When This Doesn't Work

If the 3GP is corrupted, partially downloaded, or DRM-protected, the audio stream may be unreadable and extraction will fail or produce a truncated file. Try playing the original end-to-end first. If a player can decode it but extraction can't, the container index may be damaged — remuxing the clip to MP4 first (then extracting) sometimes recovers the audio. For files that play nowhere, the source is likely incomplete rather than a conversion problem.

Files you upload are sent over an encrypted connection, processed on our servers, and deleted automatically a few hours after conversion — no sign-up, no watermark, never shared or made public.

Frequently Asked Questions

Why does my extracted 3GP audio sound like telephone quality?

Because it probably was. Most 3GP recordings from feature phones use AMR-NB, a 3GPP speech codec standardized in 1999 that samples at 8 kHz and keeps only the 200 Hz–3,400 Hz voice band. Converting to AAC preserves that speech faithfully but cannot regenerate the high and low frequencies a speech codec never recorded.

Will converting AMR audio to AAC improve the sound quality?

No. It changes the codec, not the underlying recording. If the 3GP stored AMR-NB speech, the AAC output will be a clean copy of telephone-grade audio. Higher bitrate makes the file larger without adding detail that was never captured. AAC is the better choice for compatibility, not for recovering fidelity.

Is the audio re-encoded if my 3GP already contains AAC?
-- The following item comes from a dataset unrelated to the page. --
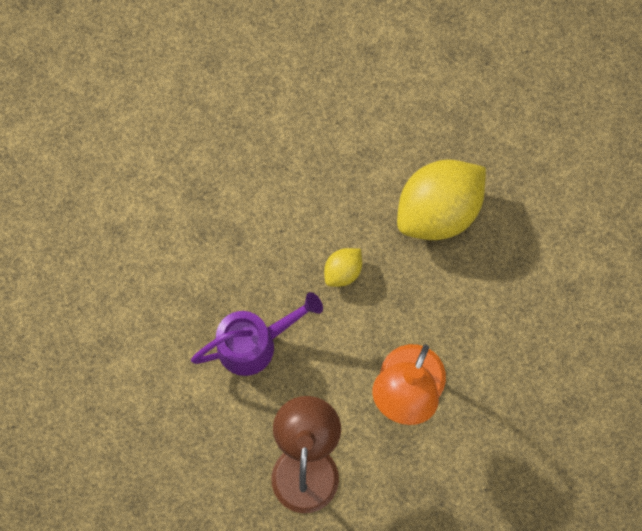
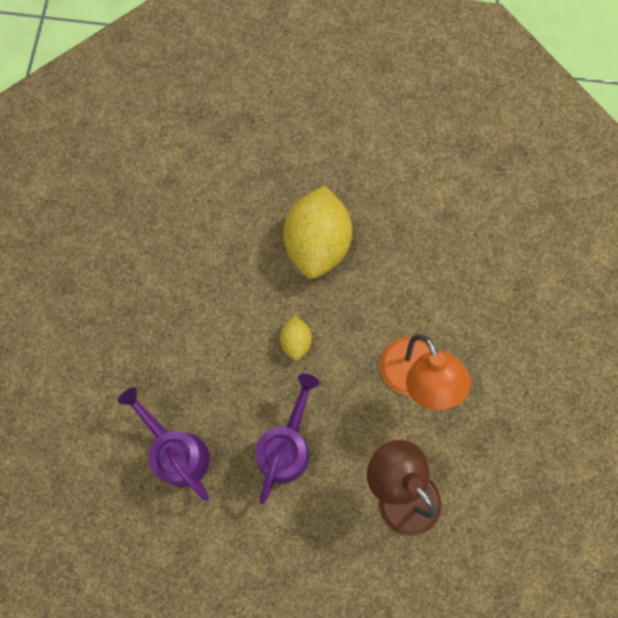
camera: 45 degrees left, 0 degrees up
(171, 267) = (177, 451): none -> purple watering can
Yes. When the source track is already AAC, the converter re-encodes it into a standalone AAC file, which is a second lossy pass. To keep generation loss negligible, pick a Quality Preset or Custom Bitrate that meets or exceeds the original bitrate.

What's the difference between converting 3GP to AAC and to MP3?

Both extract the same audio track. AAC (MPEG Advanced Audio Coding) generally sounds slightly better than MP3 at the same bitrate and is the native format across Apple devices, but raw .aac files have narrower support on older software. If you need the widest possible player compatibility, the 3GP to MP3 converter is the safer pick.

Does extracting audio remove the video permanently?

It removes the video from the output only — your original 3GP file is untouched. The AAC result contains audio with no picture. If you want to keep the video in a modern container instead, use the 3GP to MP4 converter.

How are my files handled, and how long do you keep them?

Files are uploaded over an encrypted connection, processed on our servers, and deleted automatically a few hours after conversion. There is no sign-up, no watermark, and your files are never shared or made public. In our testing, a 60-second 3GP voice clip with AMR-NB audio extracted to a roughly 60–90 KB AAC file at a Medium preset — speech recordings stay small because there's little high-frequency detail to encode.